9.12.2011

Waiting on the World To Change: Remembering 9/11

Yesterday was a very emotional day for me. I couldn't help but tear up as I watched the dedication of the 9/11 memorials. It was as though the world was standing still again.

As I sat on my parent's couch and person after person thanked the "troops" still fighting the war on terror, I realized that they were thanking my husband.

Before I ever met Kyle, he made the decision to sign up for the NAVY Reserves. A few short years after he returned home from boot camp, he was called to serve a tour in Fallujah, and then Ramadi.

Two days after he returned home, he came to Arkansas to work. That is when we met.

When we first were married, it did not occur to me that he was still in the NAVY. It wasn't until he had started reporting again for the monthly weekend drill, that the fact that he could be called at any time to again serve our country hit me like a ton of bricks.

And I have to be honest. I resented him being in the NAVY. What would happen to me if he was called to do another tour? And then he would occasionally mention wanting to serve 20 or more years in the reserves. That really upset me. I was hurt that he would be willing to put our family in jeopardy, or at least that is the way I saw it.

But this weekend, it all made sense to me.

I was going to post a long story of where I was when the towers were hit, what I felt, and how scared I was, in a "tribute" to the events of 9/11. Then I thought, "How sad is it to focus on the negative?" While I agree it is good to remember those events, and trust me, I do remember, how much better is it to focus on hope? Hope for a future? Hope for a future of a world that is full of a united citizenship, a common thread of brotherhood, full of people that recognize their potential.

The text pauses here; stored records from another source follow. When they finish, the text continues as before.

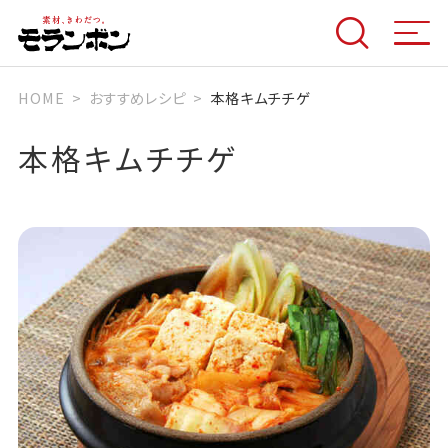
HOME
おすすめレシピ
本格キムチチゲ
本格キムチチゲ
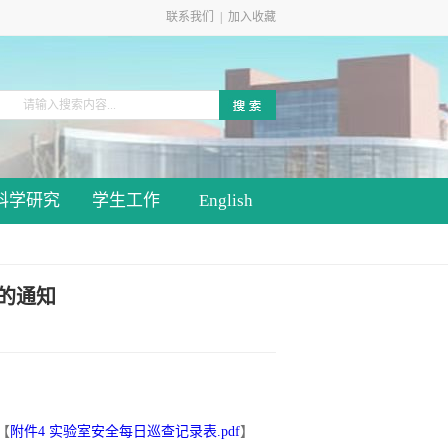
联系我们
|
加入收藏
科学研究
学生工作
English
的通知
【
附件4 实验室安全每日巡查记录表.pdf
】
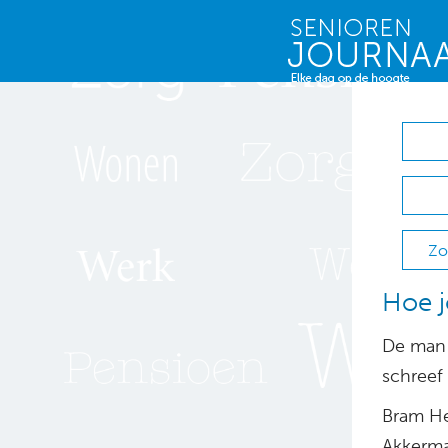
Zo
Hoe j
De man w
schreef
Bram He
Akkerma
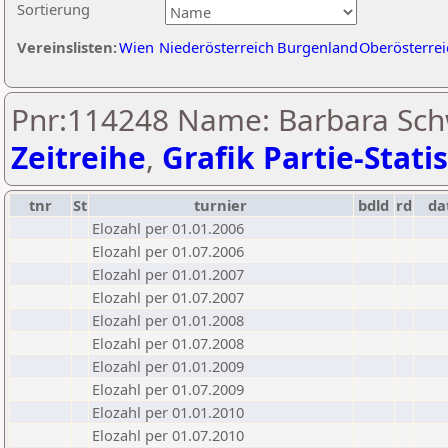
Sortierung
Vereinslisten:
Wien
Niederösterreich
Burgenland
Oberösterrei
Pnr:114248 Name: Barbara Sch
Zeitreihe
,
Grafik Partie-Statis
tnr
St
turnier
bdld
rd
da
Elozahl per 01.01.2006
Elozahl per 01.07.2006
Elozahl per 01.01.2007
Elozahl per 01.07.2007
Elozahl per 01.01.2008
Elozahl per 01.07.2008
Elozahl per 01.01.2009
Elozahl per 01.07.2009
Elozahl per 01.01.2010
Elozahl per 01.07.2010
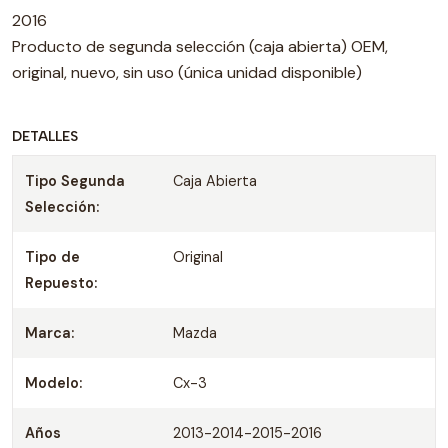
2016
Producto de segunda selección (caja abierta) OEM,
original, nuevo, sin uso (única unidad disponible)
DETALLES
Tipo Segunda
Caja Abierta
Selección:
Tipo de
Original
Repuesto:
Marca:
Mazda
Modelo:
Cx-3
Años
2013-2014-2015-2016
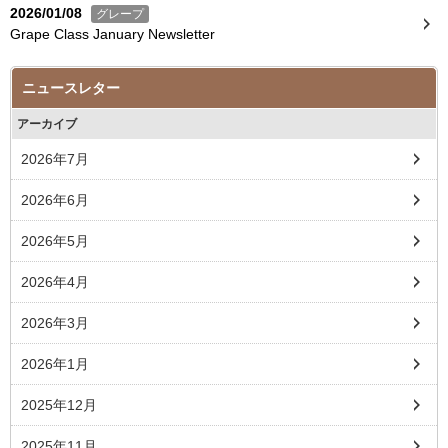
2026/01/08
グレープ
Grape Class January Newsletter
ニュースレター
アーカイブ
2026年7月
2026年6月
2026年5月
2026年4月
2026年3月
2026年1月
2025年12月
2025年11月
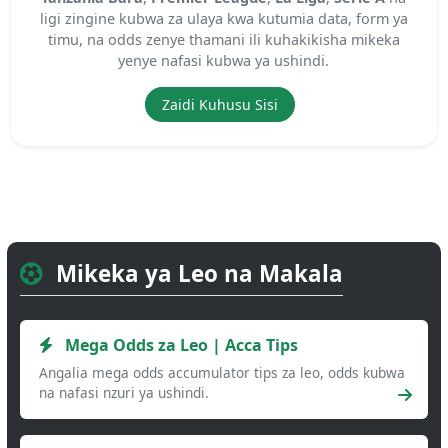
ligi zingine kubwa za ulaya kwa kutumia data, form ya
timu, na odds zenye thamani ili kuhakikisha mikeka
yenye nafasi kubwa ya ushindi.
Zaidi Kuhusu Sisi
Mikeka ya Leo na Makala
Mega Odds za Leo | Acca Tips
Angalia mega odds accumulator tips za leo, odds kubwa
na nafasi nzuri ya ushindi.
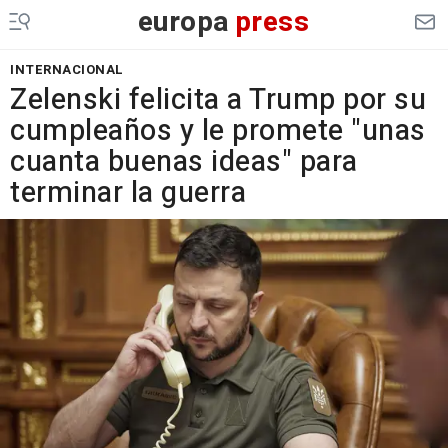
europa
press
INTERNACIONAL
Zelenski felicita a Trump por su
cumpleaños y le promete "unas
cuanta buenas ideas" para
terminar la guerra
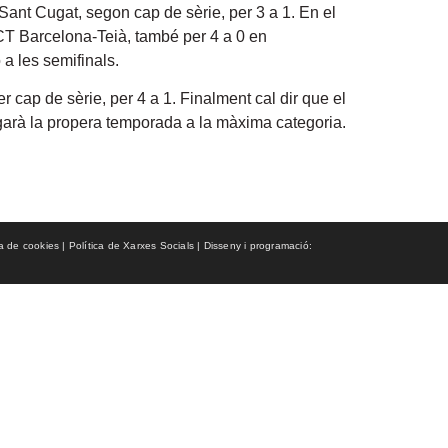
Sant Cugat, segon cap de sèrie, per 3 a 1. En el
 CT Barcelona-Teià, també per 4 a 0 en
 a les semifinals.
r cap de sèrie, per 4 a 1. Finalment cal dir que el
ugarà la propera temporada a la màxima categoria.
ca de cookies | Política de Xarxes Socials | Disseny i programació:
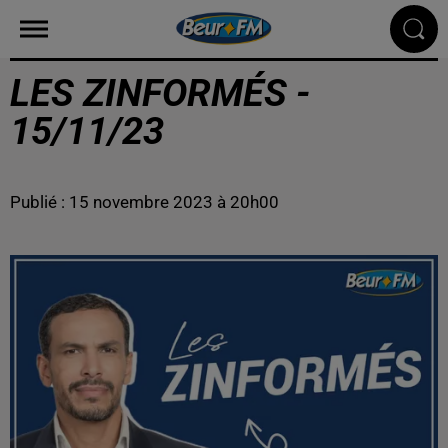
LES ZINFORMÉS -
15/11/23
Publié : 15 novembre 2023 à 20h00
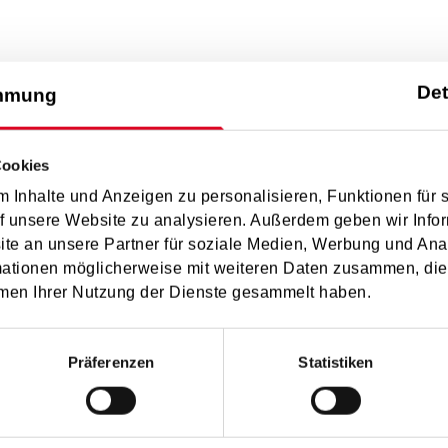
Det
mmung
Cookies
 Inhalte und Anzeigen zu personalisieren, Funktionen für 
f unsere Website zu analysieren. Außerdem geben wir Infor
e an unsere Partner für soziale Medien, Werbung und Ana
mationen möglicherweise mit weiteren Daten zusammen, die 
men Ihrer Nutzung der Dienste gesammelt haben.
Präferenzen
Statistiken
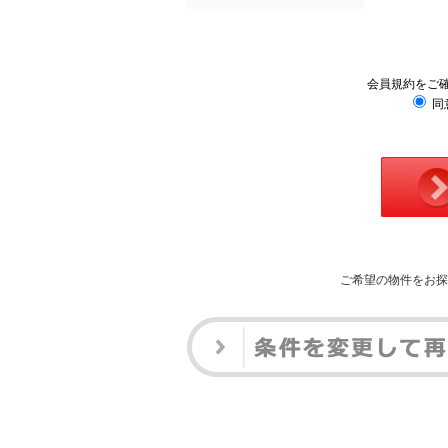
会員規約をご
同
ご希望の物件をお探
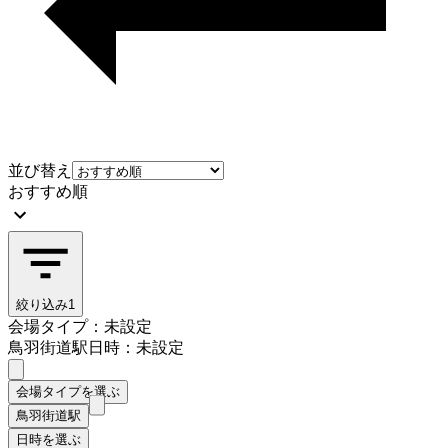
並び替え
おすすめ順
絞り込み
1
会場タイプ：未設定
鳥羽街道駅
日時：未設定
会場タイプを選ぶ
鳥羽街道駅
日時を選ぶ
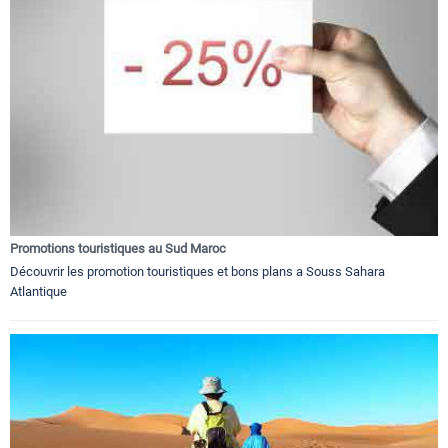
Promotions touristiques au Sud Maroc
Découvrir les promotion touristiques et bons plans a Souss Sahara
Atlantique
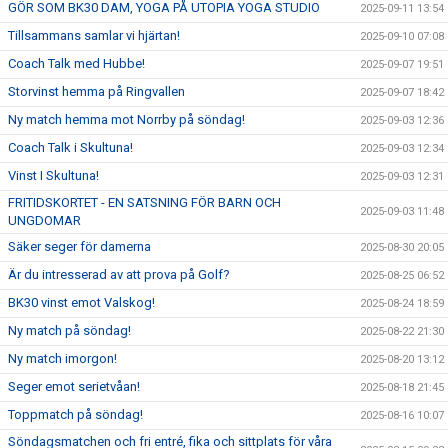
GÖR SOM BK30 DAM, YOGA PÅ UTOPIA YOGA STUDIO
2025-09-11 13:54
Tillsammans samlar vi hjärtan!
2025-09-10 07:08
Coach Talk med Hubbe!
2025-09-07 19:51
Storvinst hemma på Ringvallen
2025-09-07 18:42
Ny match hemma mot Norrby på söndag!
2025-09-03 12:36
Coach Talk i Skultuna!
2025-09-03 12:34
Vinst I Skultuna!
2025-09-03 12:31
FRITIDSKORTET - EN SATSNING FÖR BARN OCH
2025-09-03 11:48
UNGDOMAR
Säker seger för damerna
2025-08-30 20:05
Är du intresserad av att prova på Golf?
2025-08-25 06:52
BK30 vinst emot Valskog!
2025-08-24 18:59
Ny match på söndag!
2025-08-22 21:30
Ny match imorgon!
2025-08-20 13:12
Seger emot serietvåan!
2025-08-18 21:45
Toppmatch på söndag!
2025-08-16 10:07
Söndagsmatchen och fri entré, fika och sittplats för våra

I am sharing with you today a video that Kyle shared with his family during Christmastime 2008. While he was a world away, this was the message he sent to them. This video explains his desire to serve our country. He believes in the freedoms that we have as Americans, and innate rights of all individuals, and desires for other nations to have these same freedoms as well.

The songs that he chose to accompany the video render me speechless. They are not the popular songs full of hate and American pride that were so popular right after 9/11. They speak of action, change, responsibility, kindness, peace, reaching out, comforting, and encouraging others.

So many people have a deep hatred for the people of Iraq, Afghanistan, and other middle eastern countries. What Kyle sees that so many others do not is that not ALL of the people in those countries are hateful. Many of them are just like us.

It all made sense as I was watching the memorials while sitting on my parent's couch. Kyle was their hero. He had come to their back door, he was an American. He represented everything that they had ever dreamed of having. He gave them a glimpse of what freedom was like. He showed them compassion. He showed them that he cared about them, that he viewed them  as people and not as the filth of the world.

Here is Kyle's short video from his time in Iraq. It is my wish that it would show you hope in this time of great remembrance.

May we never forget the events of that day, and the brave souls who changed our lives then, and continue to change them today.